[Opening Listed entries section]
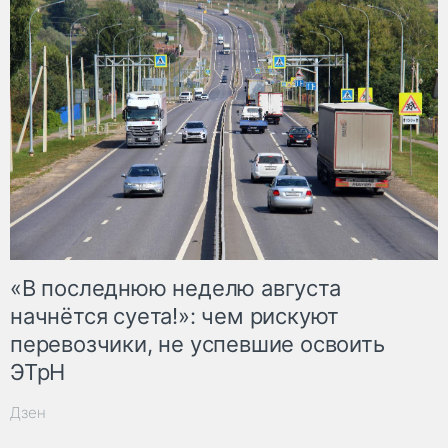
«В последнюю неделю августа
начнётся суета!»: чем рискуют
перевозчики, не успевшие освоить
ЭТрН
Дзен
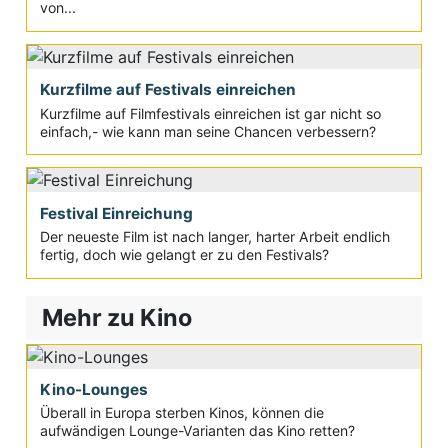
von...
Kurzfilme auf Festivals einreichen
Kurzfilme auf Filmfestivals einreichen ist gar nicht so
einfach,- wie kann man seine Chancen verbessern?
Festival Einreichung
Der neueste Film ist nach langer, harter Arbeit endlich
fertig, doch wie gelangt er zu den Festivals?
Mehr zu Kino
Kino-Lounges
Überall in Europa sterben Kinos, können die
aufwändigen Lounge-Varianten das Kino retten?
[Closing Listed entries section]
**What is expected:**
Please copy out each line above exactly as written, but not the pictures.

**Problem solution:**
«В последнюю неделю августа
начнётся суета!»: чем рискуют
перевозчики, не успевшие освоить
ЭТрН
Дзен
von...
Kurzfilme auf Festivals einreichen
Kurzfilme auf Filmfestivals einreichen ist gar nicht so
einfach,- wie kann man seine Chancen verbessern?
Festival Einreichung
Der neueste Film ist nach langer, harter Arbeit endlich
fertig, doch wie gelangt er zu den Festivals?
Mehr zu Kino
Kino-Lounges
Überall in Europa sterben Kinos, können die
aufwändigen Lounge-Varianten das Kino retten?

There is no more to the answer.